§ **Assigned task**
All entries are to be transcribed exactly. Pictures are not part of the copy.

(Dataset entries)
□ □ □
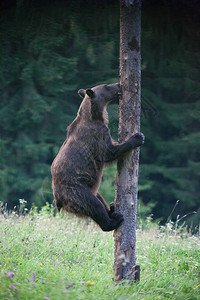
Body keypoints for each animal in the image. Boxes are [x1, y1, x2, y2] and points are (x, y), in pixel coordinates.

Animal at [50, 83, 145, 231]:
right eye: (106, 86)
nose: (118, 84)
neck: (95, 116)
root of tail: (58, 201)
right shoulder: (97, 133)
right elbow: (108, 153)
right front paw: (137, 137)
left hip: (90, 188)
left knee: (100, 199)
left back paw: (112, 209)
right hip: (76, 190)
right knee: (94, 205)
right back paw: (113, 221)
□ □ □
§ **Reply**
Body keypoints for each animal in the image. Boxes are [x1, y1, x2, y2] and points are (x, y), in pixel coordinates.

Animal at [50, 83, 145, 231]:
right eye: (106, 86)
nose: (118, 84)
neck: (95, 116)
root of tail: (58, 201)
right shoulder: (97, 133)
right elbow: (108, 153)
right front paw: (137, 137)
left hip: (90, 188)
left knee: (100, 199)
left back paw: (112, 209)
right hip: (76, 190)
right knee: (94, 205)
right back paw: (113, 221)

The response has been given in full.